今回は山形パナソニック株式会社様と共同企業体という形で工事を進めました。私は共同企業体として工事を進めるのは初めての経験でしたが、お互いの力を出し合うことができ、いい仕事ができたと思っています。普段は現場代理人としてひとりで現場運営をするのですが、地元に強い鈴木様とふたり体制で進めることができ、心強かったです。ともに工事を担当した鈴木様をはじめ、山形パナソニック株式会社の皆さまには、この場をかりて感謝を申し上げます。ありがとうございました。

やまぎん県民ホール 様

ヤマハサウンドシステム 技術部東京技術2課 大澤雄三(リモート参加)

● ホールの方々から見てヤマハサウンドシステムの働きぶりはいかがですか。

推名氏:
私はこれまでクラシックの専門ホールでずっとアナログ卓をオペレートしてきたので、ここまで大規模なシステムでデジタル卓を扱う経験はありませんでした。ですから「え?こんなことも知らないの」と言われても仕方ないのに、ヤマハサウンドシステムの方々は、そんな私にも真摯に向き合っていただきました。特に高橋さんにはみっちり教えていただき感謝しています。その時に書いていただいた手書きのメモを今も持っていて、たまに見返しています。

鈴木氏:
わざわざDanteの講師を呼んでDanteシステムの勉強会を開いていただき大変勉強になりました。また、以前インカムでトラブルがあったとき、ヤマハサウンドシステムさんに連絡したら代替機を東京から急いで持って来ていただき、たいへん助かりました。すぐに動いてくださるアクティブ面も非常に頼りになります。今後とも一緒に歩んでいっていただけたらなと思っております。

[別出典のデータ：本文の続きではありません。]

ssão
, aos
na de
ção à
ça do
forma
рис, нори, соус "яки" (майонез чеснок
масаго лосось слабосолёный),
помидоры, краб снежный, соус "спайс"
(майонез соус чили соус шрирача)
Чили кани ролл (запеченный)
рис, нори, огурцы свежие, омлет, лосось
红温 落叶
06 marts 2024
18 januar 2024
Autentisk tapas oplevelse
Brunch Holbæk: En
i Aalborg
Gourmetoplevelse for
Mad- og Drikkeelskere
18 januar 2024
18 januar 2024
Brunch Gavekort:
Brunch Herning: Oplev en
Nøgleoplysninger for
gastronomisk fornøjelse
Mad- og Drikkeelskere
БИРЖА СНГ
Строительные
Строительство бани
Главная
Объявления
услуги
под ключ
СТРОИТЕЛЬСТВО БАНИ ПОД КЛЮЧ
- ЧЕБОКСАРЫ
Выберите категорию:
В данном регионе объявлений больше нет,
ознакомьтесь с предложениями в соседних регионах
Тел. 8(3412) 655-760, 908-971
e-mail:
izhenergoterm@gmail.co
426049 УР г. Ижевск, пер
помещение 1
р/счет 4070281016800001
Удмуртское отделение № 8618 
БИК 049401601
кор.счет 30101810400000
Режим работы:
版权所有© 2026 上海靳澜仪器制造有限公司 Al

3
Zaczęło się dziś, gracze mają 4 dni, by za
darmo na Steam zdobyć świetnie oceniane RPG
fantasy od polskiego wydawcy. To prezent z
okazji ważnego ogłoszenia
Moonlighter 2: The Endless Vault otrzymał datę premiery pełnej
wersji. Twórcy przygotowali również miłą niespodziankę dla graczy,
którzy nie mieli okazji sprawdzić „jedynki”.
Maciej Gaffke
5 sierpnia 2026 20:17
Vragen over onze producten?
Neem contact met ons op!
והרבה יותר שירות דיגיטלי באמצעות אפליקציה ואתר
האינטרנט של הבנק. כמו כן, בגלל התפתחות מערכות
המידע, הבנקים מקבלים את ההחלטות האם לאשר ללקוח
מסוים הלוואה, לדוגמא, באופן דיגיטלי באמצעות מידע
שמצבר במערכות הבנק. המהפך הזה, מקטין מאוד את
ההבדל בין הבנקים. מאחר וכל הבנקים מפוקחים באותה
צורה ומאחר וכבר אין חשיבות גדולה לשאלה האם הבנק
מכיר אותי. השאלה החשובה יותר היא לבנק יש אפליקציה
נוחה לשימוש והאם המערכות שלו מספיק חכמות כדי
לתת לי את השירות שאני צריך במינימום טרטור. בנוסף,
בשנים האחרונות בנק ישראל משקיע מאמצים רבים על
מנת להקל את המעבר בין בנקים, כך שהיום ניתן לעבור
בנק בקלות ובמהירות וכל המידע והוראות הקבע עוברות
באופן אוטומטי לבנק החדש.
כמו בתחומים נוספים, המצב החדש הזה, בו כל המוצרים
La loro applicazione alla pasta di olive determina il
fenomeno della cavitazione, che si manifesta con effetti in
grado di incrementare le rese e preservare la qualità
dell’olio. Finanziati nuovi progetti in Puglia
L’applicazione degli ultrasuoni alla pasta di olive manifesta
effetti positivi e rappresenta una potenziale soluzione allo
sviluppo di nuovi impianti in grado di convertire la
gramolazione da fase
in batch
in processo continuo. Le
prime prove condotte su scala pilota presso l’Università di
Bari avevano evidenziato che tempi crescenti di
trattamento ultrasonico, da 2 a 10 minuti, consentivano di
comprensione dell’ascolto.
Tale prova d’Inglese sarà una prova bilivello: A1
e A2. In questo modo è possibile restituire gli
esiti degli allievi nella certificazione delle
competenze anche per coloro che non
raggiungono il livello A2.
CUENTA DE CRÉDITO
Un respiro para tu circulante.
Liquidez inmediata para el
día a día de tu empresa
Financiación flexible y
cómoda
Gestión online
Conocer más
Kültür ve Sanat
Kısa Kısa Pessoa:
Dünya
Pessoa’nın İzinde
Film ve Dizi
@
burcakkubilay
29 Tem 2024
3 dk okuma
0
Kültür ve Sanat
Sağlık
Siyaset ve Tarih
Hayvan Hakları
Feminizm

● 宇山支配人から見てヤマハサウンドシステムの働きぶりはどんな印象ですか。

宇山支配人:
開館して1年半ほど経ちますが、大きなトラブルもなく毎日安心して本番がこなせているのは、我々を支えてくださっているヤマハサウンドシステムさんの働きがあるからだと感謝しています。また、今日スタッフとの会話の様子を見ていてヤマハサウンドシステムさんと当館のスタッフとの間に、しっかりと厚い信頼関係ができているようにお見受けしました。今後も安心してお任せしたいと思います。

やまぎん県民ホール 様

● 最後に「やまぎん県民ホール」の今後の展望をお聞かせください。

宇山支配人:
当館のオープンと同時にコロナ禍となり、数多くの公演がなくなってしまいましたので、やっとスタートラインに立てたというところです。大御所アーティストが全国ツアーする時、通常なら東京・名古屋・大阪、そして福岡・札幌、そこに加えて東北では今は仙台ですが、これからは「山形にいいホールがあるから、山形でやろうよ」と言われるようになるのが我々の夢です。また日本トップクラスのプロオーケストラである、山形交響楽団さんと一緒に運営していますので、その演奏を聴きに東京からお客さんが来ることも目指したいですね。JR山形駅が非常に近いので、それも可能だと思っています。こういったことを積み重ねながら、この山形の地から文化を発信していきたいと思います。

● 本日はご多忙の中、ありがとうございました。